Leserbrief
Vor dem Bürgerentscheid in Schwandorf:"Entartete Agrarindustrie" als Gesundheitsgefahr

Immer mehr werden die kleinen Landwirtschaften durch großindustrielle Produktionsketten verdrängt. Dabei werden die Bauern für kommerzielle Interessen dieser Konzerne missbraucht (im Inland) oder förmlich vertrieben, um ihre Grundstücke zu übernehmen (im Ausland). Fatalerweise steuern diese Lobbyisten auch häufig unsere Politiker. Neben dem Argument "Arbeitsplätze" kommt stets der Satz "Der Verbraucher will ja billige Ware."

Wenn uns flächendeckend Fleisch aus artgerechter Haltung angeboten wird, werden wir das auch vorziehen.
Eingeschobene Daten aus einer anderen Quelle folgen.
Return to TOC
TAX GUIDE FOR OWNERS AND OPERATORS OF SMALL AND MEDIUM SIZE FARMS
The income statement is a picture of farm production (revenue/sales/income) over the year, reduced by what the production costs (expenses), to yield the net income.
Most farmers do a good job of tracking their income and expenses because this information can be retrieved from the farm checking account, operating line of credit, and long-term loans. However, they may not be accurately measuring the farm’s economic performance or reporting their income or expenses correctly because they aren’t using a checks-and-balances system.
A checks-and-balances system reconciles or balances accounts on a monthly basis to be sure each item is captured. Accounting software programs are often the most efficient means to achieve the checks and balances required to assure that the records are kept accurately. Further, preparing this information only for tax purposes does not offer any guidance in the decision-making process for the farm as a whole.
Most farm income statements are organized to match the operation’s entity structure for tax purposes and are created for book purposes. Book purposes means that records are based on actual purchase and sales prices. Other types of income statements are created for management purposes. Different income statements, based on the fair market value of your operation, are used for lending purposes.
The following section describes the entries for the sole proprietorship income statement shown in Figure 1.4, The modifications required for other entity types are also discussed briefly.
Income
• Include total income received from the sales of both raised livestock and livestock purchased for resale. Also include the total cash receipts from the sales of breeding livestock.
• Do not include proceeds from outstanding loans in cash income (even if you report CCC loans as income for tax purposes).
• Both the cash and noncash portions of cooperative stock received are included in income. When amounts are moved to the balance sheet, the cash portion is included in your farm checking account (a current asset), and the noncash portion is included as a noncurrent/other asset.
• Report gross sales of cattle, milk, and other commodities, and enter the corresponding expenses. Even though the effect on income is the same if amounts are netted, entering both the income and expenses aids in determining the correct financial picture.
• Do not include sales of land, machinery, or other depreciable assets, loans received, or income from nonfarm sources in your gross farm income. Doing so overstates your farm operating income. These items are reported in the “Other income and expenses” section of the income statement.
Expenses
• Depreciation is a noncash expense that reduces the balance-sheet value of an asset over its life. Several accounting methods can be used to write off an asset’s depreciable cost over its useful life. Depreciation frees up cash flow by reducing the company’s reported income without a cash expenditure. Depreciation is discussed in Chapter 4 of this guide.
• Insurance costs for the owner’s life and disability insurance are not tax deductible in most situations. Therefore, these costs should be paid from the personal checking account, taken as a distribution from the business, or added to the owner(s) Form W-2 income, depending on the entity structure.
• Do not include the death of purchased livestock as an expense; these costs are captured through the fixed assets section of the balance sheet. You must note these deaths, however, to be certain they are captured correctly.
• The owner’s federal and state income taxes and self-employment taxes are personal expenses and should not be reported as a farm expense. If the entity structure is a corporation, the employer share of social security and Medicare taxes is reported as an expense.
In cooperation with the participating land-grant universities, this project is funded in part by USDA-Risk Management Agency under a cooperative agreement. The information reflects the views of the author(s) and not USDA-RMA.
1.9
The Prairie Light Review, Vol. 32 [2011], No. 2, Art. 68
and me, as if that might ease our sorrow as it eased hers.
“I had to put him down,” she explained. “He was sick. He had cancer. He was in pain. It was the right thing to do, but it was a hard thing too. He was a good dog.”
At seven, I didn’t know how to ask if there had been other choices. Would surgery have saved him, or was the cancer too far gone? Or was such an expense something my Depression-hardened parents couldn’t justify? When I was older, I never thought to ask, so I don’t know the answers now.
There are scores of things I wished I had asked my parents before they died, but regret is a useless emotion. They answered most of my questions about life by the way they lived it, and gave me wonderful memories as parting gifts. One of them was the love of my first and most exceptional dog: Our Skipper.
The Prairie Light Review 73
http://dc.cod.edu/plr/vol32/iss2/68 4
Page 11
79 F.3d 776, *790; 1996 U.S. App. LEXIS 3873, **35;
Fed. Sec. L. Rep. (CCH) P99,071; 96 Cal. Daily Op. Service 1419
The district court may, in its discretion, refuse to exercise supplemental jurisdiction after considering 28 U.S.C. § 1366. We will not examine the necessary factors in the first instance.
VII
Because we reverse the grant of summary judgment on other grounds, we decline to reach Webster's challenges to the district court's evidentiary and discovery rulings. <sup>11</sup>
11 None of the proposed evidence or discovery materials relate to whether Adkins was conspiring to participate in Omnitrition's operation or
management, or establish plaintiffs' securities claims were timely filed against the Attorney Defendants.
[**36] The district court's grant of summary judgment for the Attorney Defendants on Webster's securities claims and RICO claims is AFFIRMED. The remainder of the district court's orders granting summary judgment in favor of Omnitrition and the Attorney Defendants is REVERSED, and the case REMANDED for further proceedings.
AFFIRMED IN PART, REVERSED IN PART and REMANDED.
Genauso war es ja bei den Eiern: In den Läden werden heute nur noch Eier aus artgerechter Haltung gekauft (Typ 0-2), die Käfig-Eier dagegen können nur noch als Grundstoff für Fertigwaren vermarktet werden. Entsprechend sind uns auch beim Fleisch die weltweiten Preiswettbewerbe egal, sobald wir in Deutschland eine Eigenversorgung mit guter Ware hinbekommen. Nun haben wir beim Bürgerentscheid am 16. September in Schwandorf (dem Landkreis als bayernweiter Spitzenreiter in der Geflügelproduktion) die Chance, ein Zeichen für Vernunft und Anstand zu setzen, indem wir eine weitere "Massenfabrik für Hähnchenfleisch" verhindern. Mit "Bauernhof" oder "Tierhaltung" hat diese Anlage nämlich nichts zu tun. Auch unabhängig von Moral oder Ideologie sind wir gut beraten, landwirtschaftliche Zustände wie in Niedersachsen zu verhindern.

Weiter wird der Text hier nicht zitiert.